La conclusion de cet essai semble donc témoigner de façon exemplaire de toute la difficulté qui traverse l’ouvrage et qui est inscrite au coeur même du phénomène sur lequel s’est penché l’auteur. Cette difficulté tient certes au fait que le projet technique renferme des possibilités à la fois « périlleuses et salutaires » (p. 178), mais qu’en même temps, selon lui, la technique semble ne comporter depuis toujours qu’une seule possibilité morale (p. 93). En outre, cette difficulté se dévoile au fil du livre par un certain manque d’organisation des idées qui est sûrement cause des multiples répétitions apparaissant dans cet ouvrage dont le propos aurait gagné à être mieux structuré. En ce sens, et par sa conclusion, cet essai présente moins une réflexion achevée que des « chemins de pensée », pour reprendre le vocabulaire d’un philosophe dont la présence se profile en filigrane de l’oeuvre et que pourtant D. Jacques ne semble pas vouloir nommer.
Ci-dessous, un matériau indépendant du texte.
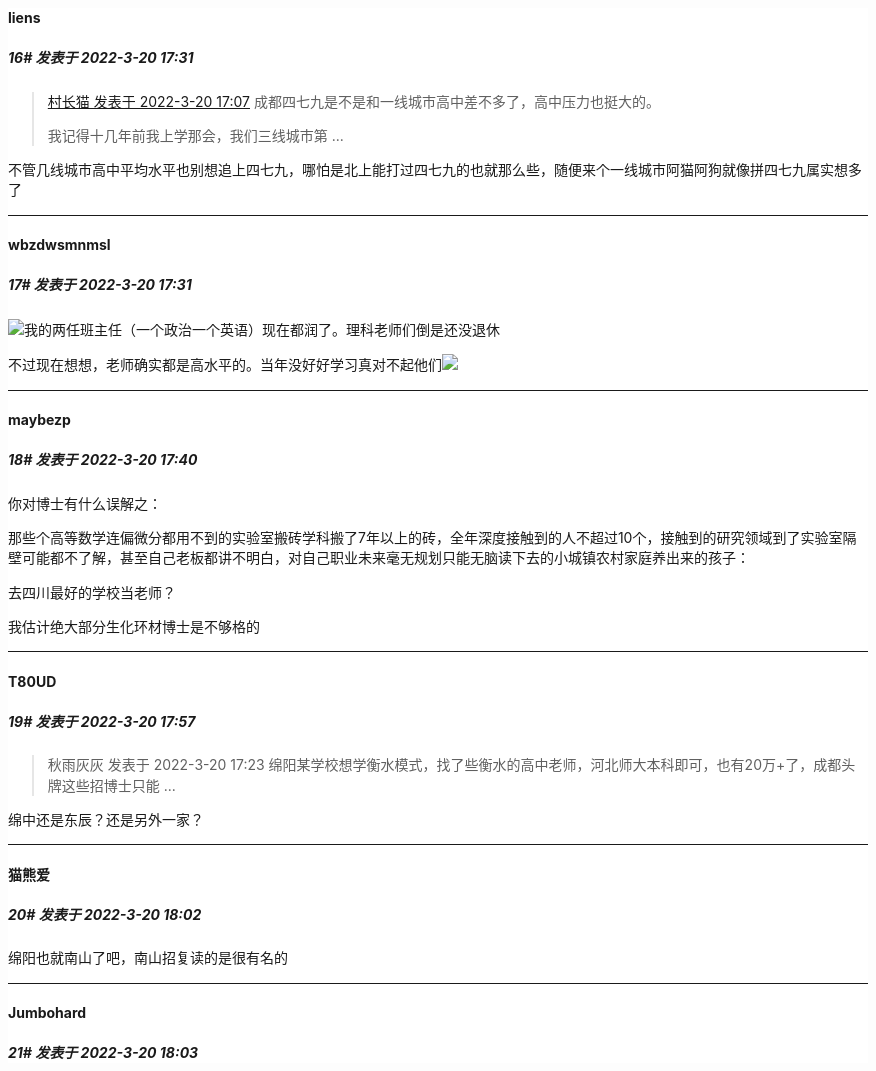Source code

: ####  liens  
##### 16#       发表于 2022-3-20 17:31

<blockquote><a href="httphttps://bbs.saraba1st.com/2b/forum.php?mod=redirect&amp;goto=findpost&amp;pid=55117315&amp;ptid=2058998" target="_blank">村长猫 发表于 2022-3-20 17:07</a>
成都四七九是不是和一线城市高中差不多了，高中压力也挺大的。

我记得十几年前我上学那会，我们三线城市第 ...</blockquote>
不管几线城市高中平均水平也别想追上四七九，哪怕是北上能打过四七九的也就那么些，随便来个一线城市阿猫阿狗就像拼四七九属实想多了

*****

####  wbzdwsmnmsl  
##### 17#       发表于 2022-3-20 17:31

<img src="https://static.saraba1st.com/image/smiley/face2017/037.png" referrerpolicy="no-referrer">我的两任班主任（一个政治一个英语）现在都润了。理科老师们倒是还没退休

不过现在想想，老师确实都是高水平的。当年没好好学习真对不起他们<img src="https://static.saraba1st.com/image/smiley/face2017/067.png" referrerpolicy="no-referrer">

*****

####  maybezp  
##### 18#       发表于 2022-3-20 17:40

你对博士有什么误解之：

那些个高等数学连偏微分都用不到的实验室搬砖学科搬了7年以上的砖，全年深度接触到的人不超过10个，接触到的研究领域到了实验室隔壁可能都不了解，甚至自己老板都讲不明白，对自己职业未来毫无规划只能无脑读下去的小城镇农村家庭养出来的孩子：

去四川最好的学校当老师？

我估计绝大部分生化环材博士是不够格的

*****

####  T80UD  
##### 19#       发表于 2022-3-20 17:57

<blockquote>秋雨灰灰 发表于 2022-3-20 17:23
绵阳某学校想学衡水模式，找了些衡水的高中老师，河北师大本科即可，也有20万+了，成都头牌这些招博士只能 ...</blockquote>
绵中还是东辰？还是另外一家？

*****

####  猫熊爱  
##### 20#       发表于 2022-3-20 18:02

绵阳也就南山了吧，南山招复读的是很有名的

*****

####  Jumbohard  
##### 21#       发表于 2022-3-20 18:03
En effet, l’auteur renvoie implicitement à certains penseurs de la technique au vingtième siècle (les frères Jünger, Oswald Spengler, Martin Heidegger sans toutefois les nommer, refusant ainsi d’entrer en véritable dialogue avec ces penseurs avec lesquels il aurait pourtant parfois des raisons de s’entendre). On pense surtout ici à M. Heidegger qui n’est pas nommé une seule fois, mais dont les thèses sont pourtant mentionnées au moins huit fois, parfois dans un esprit critique (p. 179, 171), mais parfois aussi pour reprendre certaines idées du philosophe (p. 162, 178), quand ce n’est pas un certain vocabulaire – ainsi lorsque D. Jacques écrit qu’il s’agit de suivre « un chemin de pensée » qui conduit à voir que l’intuition réalisée par les formes révolues de l’humanisme est toujours présente, véritable « retrait de l’oubli » de l’intuition humaniste, qui s’apparente à un « dévoilement » (p. 177). Il faut noter que, dans cet essai, D. Jacques ne s’est pas penché sur la littérature critique de la technique au vingtième siècle. Joint à cette réserve, on ne peut passer sous silence le manque de rigueur avec lequel ont été établies les notes de cet ouvrage. Elles ont été mal révisées, contiennent plusieurs erreurs et renvoient à des citations indirectes, voire à des versions abrégées de textes pourtant classiques. Enfin, l’ouvrage ne contient malheureusement pas de bibliographie.

La révolution technique s’intéresse à un thème primordial en philosophie politique aujourd’hui et présente des jalons pour une réflexion à poursuivre. Mais, par la structure de son ouvrage et les imprécisions qui demeurent, D. Jacques ne convainc pas que ce soit par un essai de cette facture que la réflexion importante sur le sens à donner à l’aventure humaine, politique, morale et sociale, puisse relever les immenses défis de l’époque révolutionnaire qui se déploie aujourd’hui.